2) Knowledge-Centered Environments
It illustrates how people construct new knowledge based on their current knowledge. It focuses on the kinds of information and activities that help students to develop an understanding of disciplines. It also includes an emphasis on sense-making—on helping students become metacognitive by expecting new information to make sense and asking for clarification when it doesn't. An interesting approach know as "progressive formalization," which begins with the informal ideas that students bring to school and gradually helps them see how these ideas can be transformed and formalized. Instructional units encourage students to build on their informal ideas in a gradual but structured manner so that they acquire the concepts and procedures of a discipline.
3) Assessment-Centered Environments
An environment that provides opptunities for feedback and revision. It ensures that what is assessed must be congruent with the learning goals. It focuses on understanding and not only on memory for procedures and facts.
Two types of assessments:
- Formative (feedback and self-assessment)
- Summative
4) Community-Centered Environments
The term community centered refers to several aspects of community, including the classroom as a community, the school as a community, and the degree to which students, teachers, and administers feel connected to the larger community of homes, businesses, states, the nation, and even the world. It connects what is learnt in school to what happens outside of school and vice versa.
From the pervious posts, we all know that education need a change when our environments changed. People raise important questions about the design of learning environments—questions that suggest the value of rethinking what is taught, how it is taught, and how it is assessed. Above are some information that I find it very useful as a educator. It is difficult as an educator to strike a balance between learner-centred and knowledge-centred environments in local context. Personally I feel that we have to judge based on the learning abilities of our students in order to depend what kind of environment is suitable for our students.
I also believe that the key environment for learning is the family. I believe that the character a child depends on what kind of family background he/she come from. And will be related to how well academically the child can perform.

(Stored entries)
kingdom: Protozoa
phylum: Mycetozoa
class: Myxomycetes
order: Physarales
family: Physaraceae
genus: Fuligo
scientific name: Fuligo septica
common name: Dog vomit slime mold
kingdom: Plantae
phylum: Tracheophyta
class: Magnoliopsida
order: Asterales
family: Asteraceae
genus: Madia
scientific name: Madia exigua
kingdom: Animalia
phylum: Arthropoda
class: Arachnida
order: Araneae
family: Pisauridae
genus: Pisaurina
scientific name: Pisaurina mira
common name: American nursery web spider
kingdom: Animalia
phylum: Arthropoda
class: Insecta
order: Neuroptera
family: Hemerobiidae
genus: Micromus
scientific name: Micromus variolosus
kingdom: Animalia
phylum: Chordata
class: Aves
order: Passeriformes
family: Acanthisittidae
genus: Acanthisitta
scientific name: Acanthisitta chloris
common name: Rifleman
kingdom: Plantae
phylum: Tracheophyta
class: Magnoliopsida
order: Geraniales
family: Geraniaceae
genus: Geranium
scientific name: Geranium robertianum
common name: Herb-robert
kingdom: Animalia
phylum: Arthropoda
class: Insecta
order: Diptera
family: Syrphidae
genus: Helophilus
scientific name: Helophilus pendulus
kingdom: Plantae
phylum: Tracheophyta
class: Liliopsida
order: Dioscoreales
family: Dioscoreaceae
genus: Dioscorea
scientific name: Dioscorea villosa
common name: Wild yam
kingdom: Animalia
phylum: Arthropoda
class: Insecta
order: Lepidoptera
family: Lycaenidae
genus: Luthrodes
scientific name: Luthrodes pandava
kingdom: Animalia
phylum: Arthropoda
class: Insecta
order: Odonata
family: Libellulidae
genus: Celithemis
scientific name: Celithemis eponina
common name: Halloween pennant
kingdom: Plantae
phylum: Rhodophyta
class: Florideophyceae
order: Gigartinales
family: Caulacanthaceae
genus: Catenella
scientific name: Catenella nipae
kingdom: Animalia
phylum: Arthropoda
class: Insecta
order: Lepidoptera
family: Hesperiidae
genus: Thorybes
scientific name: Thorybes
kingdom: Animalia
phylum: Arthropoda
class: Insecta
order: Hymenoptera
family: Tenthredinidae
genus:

• **What to work on**
A – According to the passage on learning environments, what does "progressive formalization" begin with?
B – Rewrite the passage on learning environments from "3) Assessment-Centered Environments" to "(feedback and self-assessment)", putting "learning objectives" in place of "learning goals".

• **Exercise answers**
A – It begins with the informal ideas that students bring to school.

B –
3) Assessment-Centered Environments
An environment that provides opptunities for feedback and revision. It ensures that what is assessed must be congruent with the learning objectives. It focuses on understanding and not only on memory for procedures and facts.
Two types of assessments:
- Formative (feedback and self-assessment)